Este grupo, que incluía a artistas como Joan Miró y a escritores como Joan Brossa y Antoni Tàpies, experimentó con diversas formas de arte, combinando lo abstracto, lo absurdo y lo subversivo en sus obras. Su objetivo era subvertir la realidad y socavar la lógica tradicional, lo que les llevó a explorar temas polémicos como la religión, la política y el sexo.
El movimiento surrealista se popularizó en España en la década de 1920 y su influencia se extendió rápidamente por toda Europa y América.

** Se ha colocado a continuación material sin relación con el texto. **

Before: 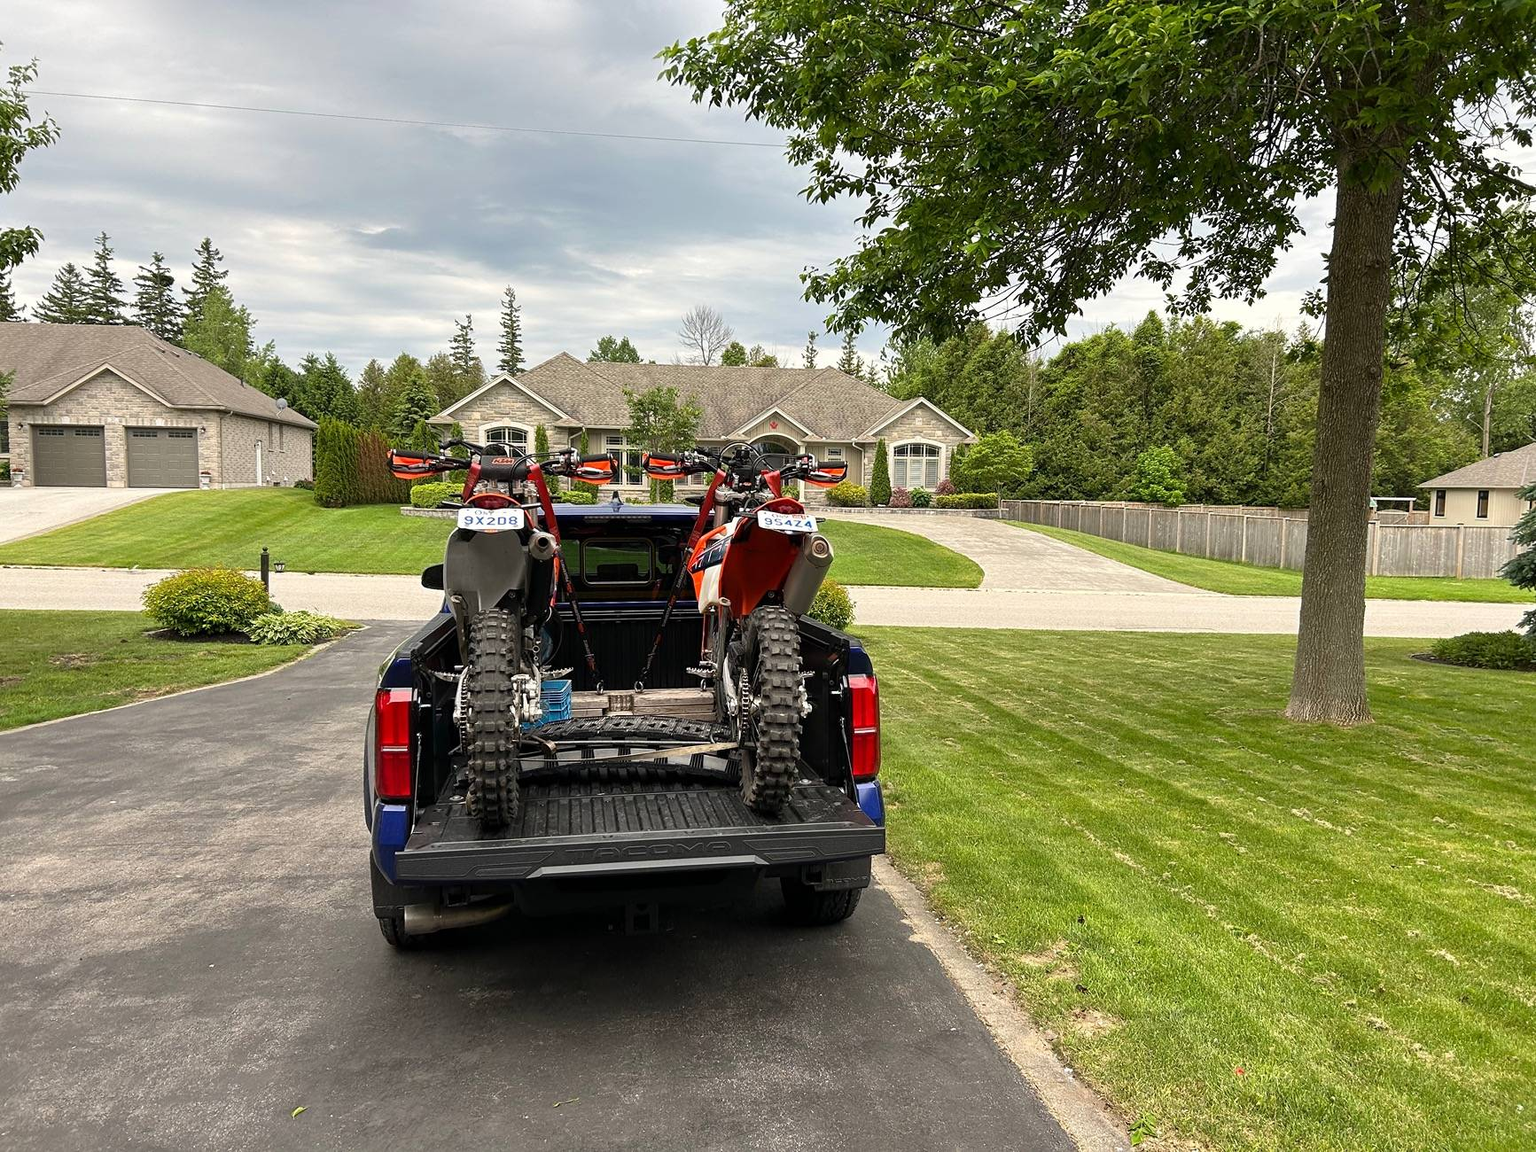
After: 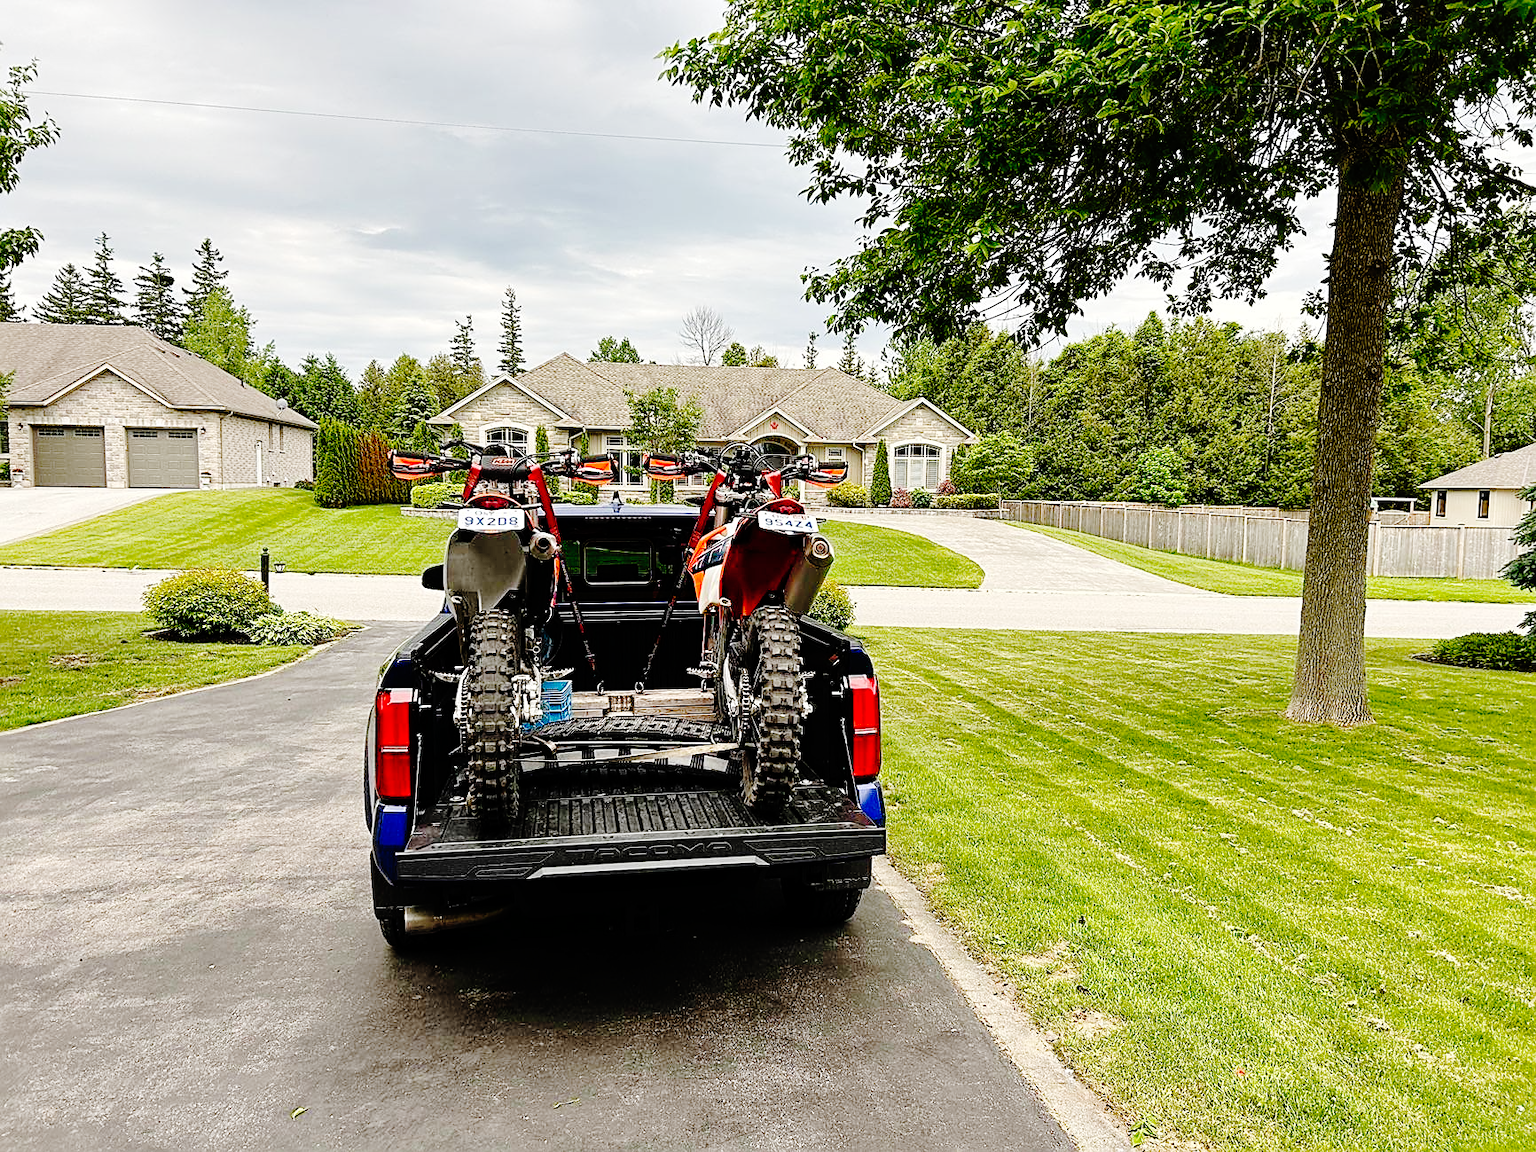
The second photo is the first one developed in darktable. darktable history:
sharpen: amount 0.497
tone equalizer: mask exposure compensation -0.489 EV
base curve: curves: ch0 [(0, 0) (0.036, 0.01) (0.123, 0.254) (0.258, 0.504) (0.507, 0.748) (1, 1)], preserve colors none
shadows and highlights: shadows 25.52, highlights -26.51
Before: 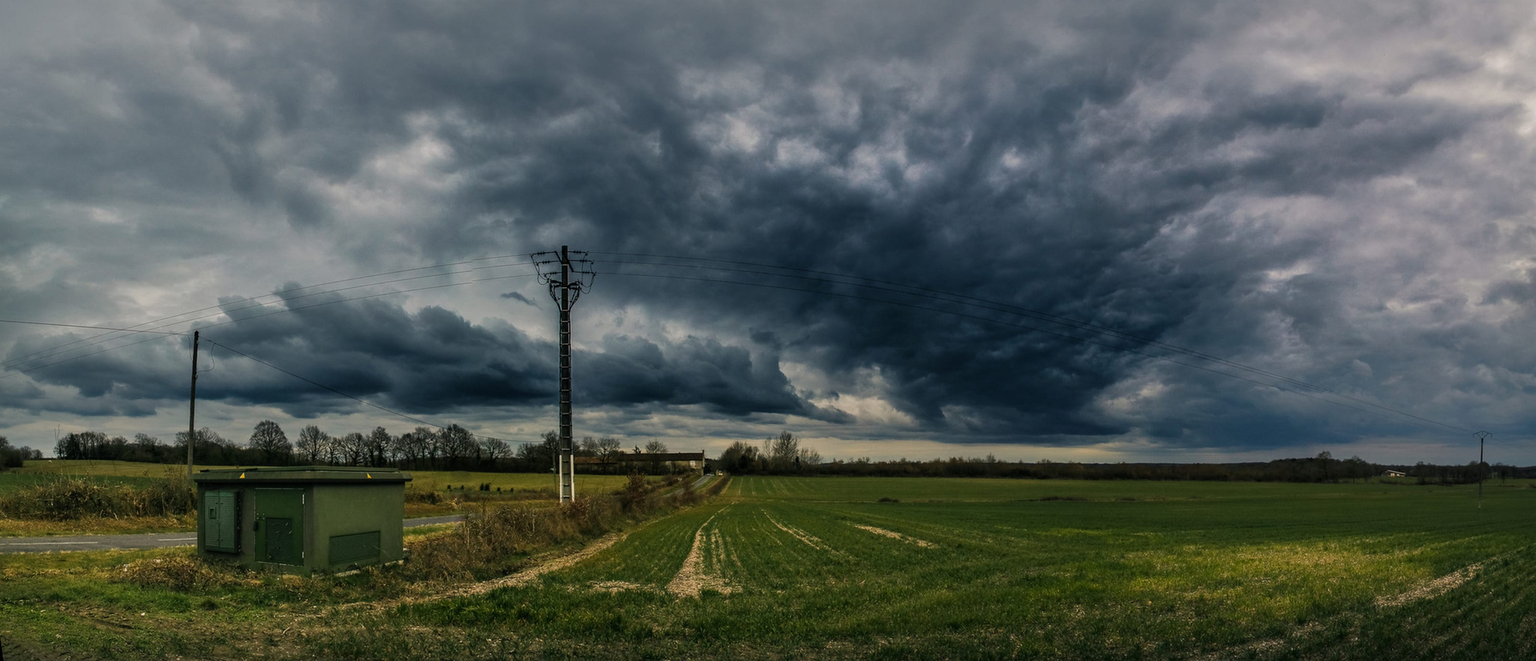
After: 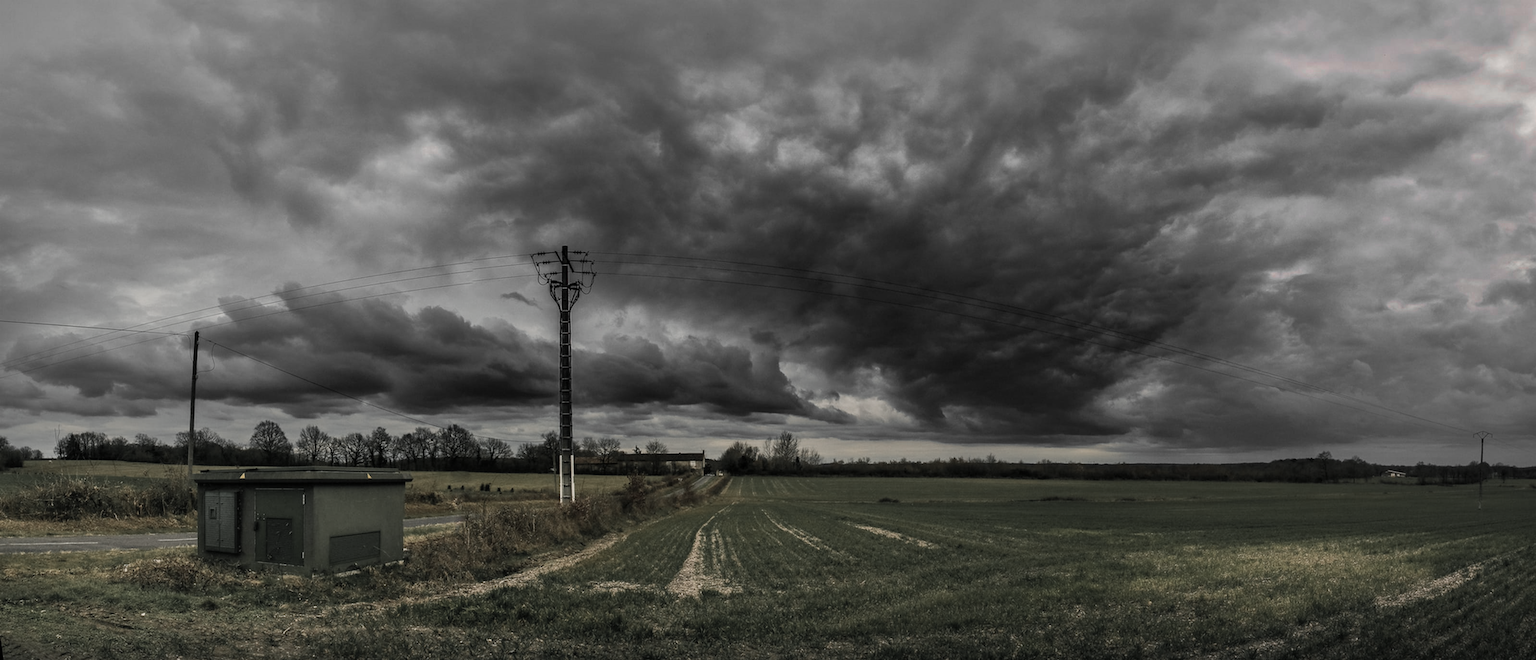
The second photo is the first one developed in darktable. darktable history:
color zones: curves: ch1 [(0, 0.831) (0.08, 0.771) (0.157, 0.268) (0.241, 0.207) (0.562, -0.005) (0.714, -0.013) (0.876, 0.01) (1, 0.831)]
tone equalizer: on, module defaults
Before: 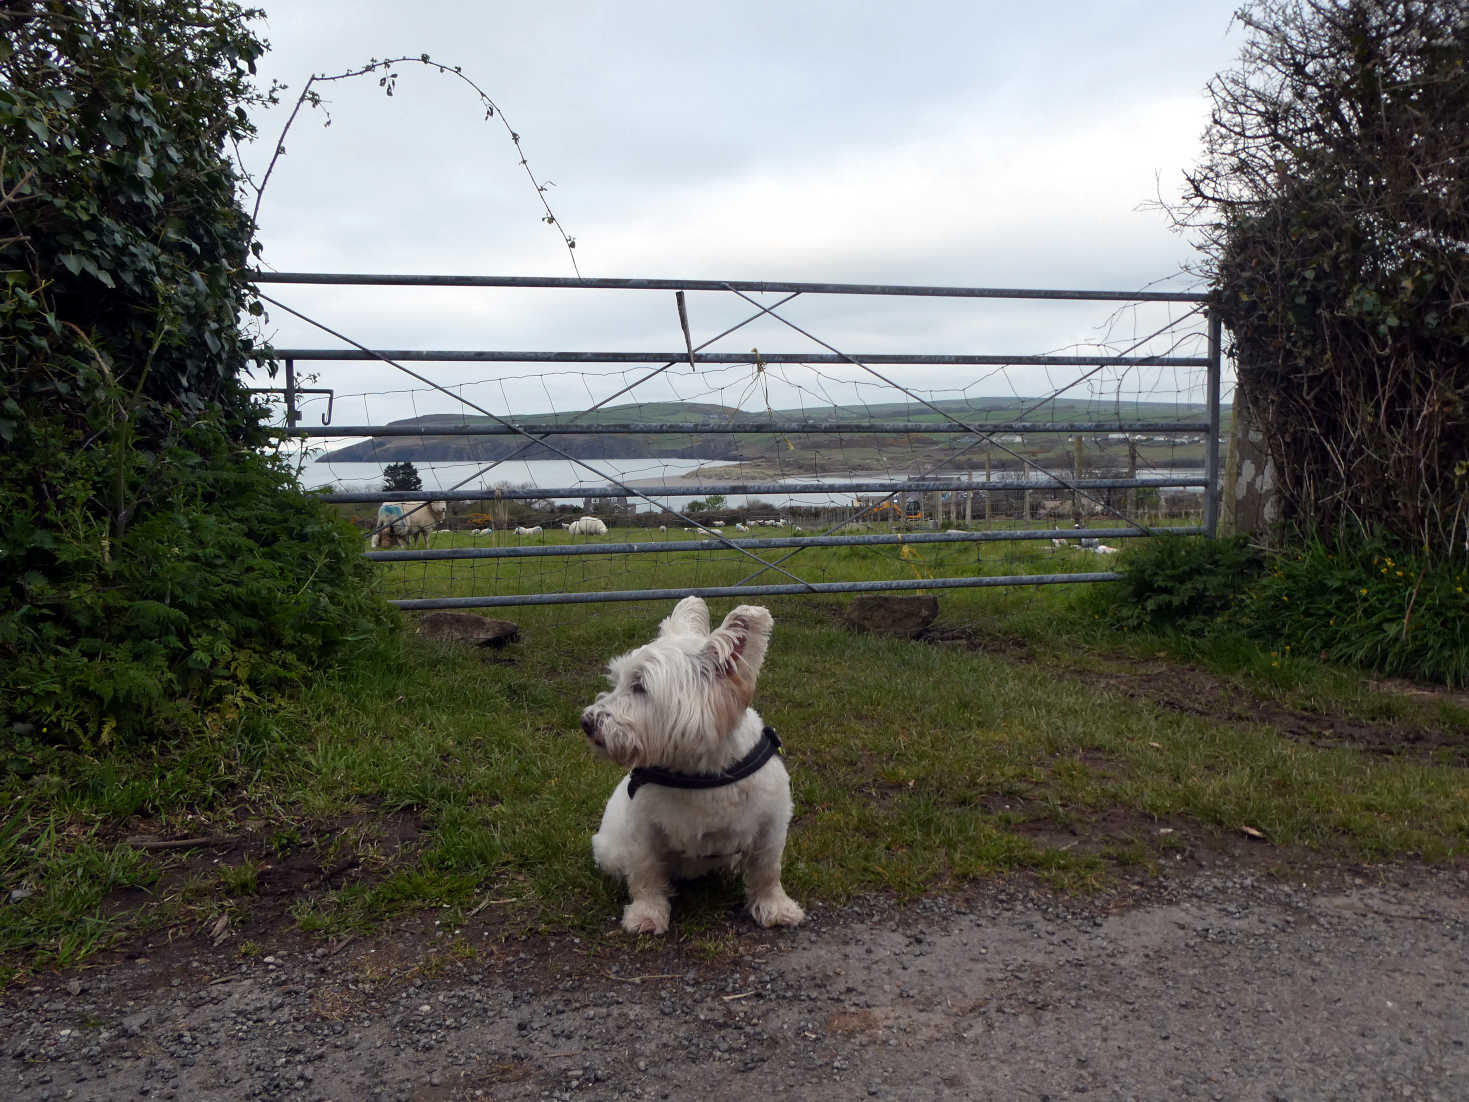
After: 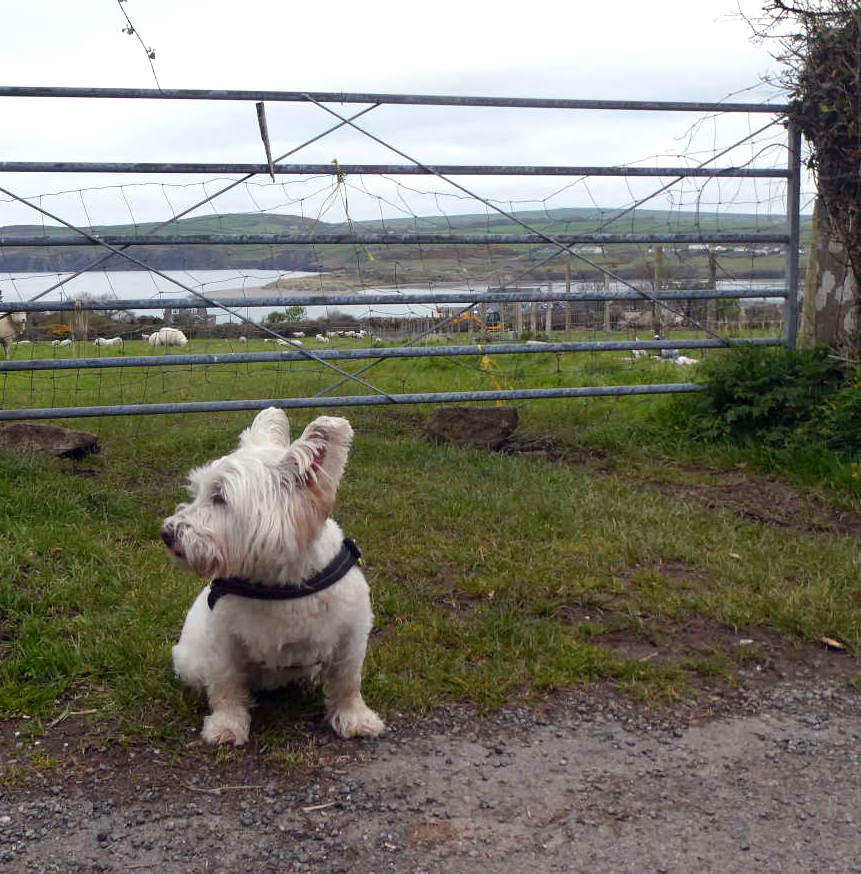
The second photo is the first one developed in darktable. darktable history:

Andre Breton, uno de los fundadores del movimiento, visitó Barcelona en 1936 y reconoció la importancia del grupo Dau al Set en la formación del surrealismo español.
A pesar de su influencia, el grupo no se consideraba surrealista en un sentido estricto, sino que abrazaba una amplia gama de corrientes artísticas y filosóficas, desde el dadaísmo hasta el marxismo. Sin embargo, su experimentación y su libertad creativa allanaron el camino para el surgimiento del surrealismo en España y en todo el mundo.
La influencia del grupo Dau al Set se puede apreciar en la cultura contemporánea de Barcelona, donde los artistas y escritores siguen desafiando las convenciones y explorando nuevos caminos creativos. El legado de esta “precuela” del surrealismo sigue siendo relevante y emocionante hoy en día, y ha dejado una huella indeleble en la rica historia cultural de la ciudad.